Temple Gourmet Chinese owner Victor Kuo said that the council’s new Republican majority was “supposed to stand for fiscal responsibility. But you’re trying to balance the budget with quarters.”

“We don’t do this capriciously,” said Schwabenbauer. “Our rates haven’t changed in 15 years.”

Councilwoman Cindy Burnham, elected as a Republican and now seeking re-election as an independent after being excluded from the GOP ticket earlier this month, voiced ambivalence about the plan.

“I think it’s great we’re increasing our parking price, because we’re the cheapest around,” she said. “But I don’t think we should use revenue from parking to balance our budget.”

“We would be foolish not to use our resources to the benefit of our residents,” Menna replied.

Burnham later voted no on the motion to introduce the parking amendment. She was joined in opposition by Councilman Ed Zipprich, a Democrat.

Their votes drew a rebuke from GOP Councilman Mike Whelan, who said both had supported the plan at a parking committee meeting held Monday night.

Burnham, however, said she had understood that the plan was to keep fees in the East Side parking lots at their present level, so more downtown employees would be incentivized to park there, freeing up other spots for visitors. Zipprich said he changed his mind after hearing from merchants.

“The business community came in tonight and pled their case,” he said. “We have to listen to that as well.”

Unmentioned was a plan Schwabenbauer said was under consideration earlier this month: to expand the hours of parking meter collections from the current 9 a.m. to 6 p.m. to a 12-hour period that starts at 10 a.m. and ends at 10 p.m.

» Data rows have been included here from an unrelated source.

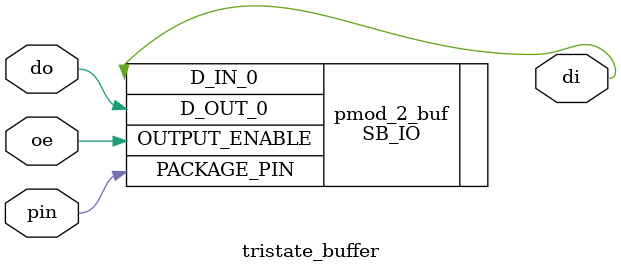
<source format=v>
module tristate_buffer (pin, oe, do, di);
    inout pin; input oe; input do; output di;
    SB_IO #(
        .PIN_TYPE(6'b101001),
        .PULLUP(1'b0)
    ) pmod_2_buf (
        .PACKAGE_PIN(pin),
        .OUTPUT_ENABLE(oe),
        .D_OUT_0(do),
        .D_IN_0(di)
    );
endmodule    


</source>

The change could generate up to $275,000 in annual revenue, she said at the time.

Schwabenbauer told redbankgreen after Wednesday’s meeting that boosting the rates could generate “a few hundred thousand” dollars in additional revenue — but not enough to cancel out the tax increase.

“It’s not huge, but it will move the needle,” she said.

A detailed discussion of the budget will be scheduled, as in years past, Schwabenbauer said, and a final vote on the spending plan is expected at the council’s May 25 meeting. The parking ordinance could be voted on two weeks earlier.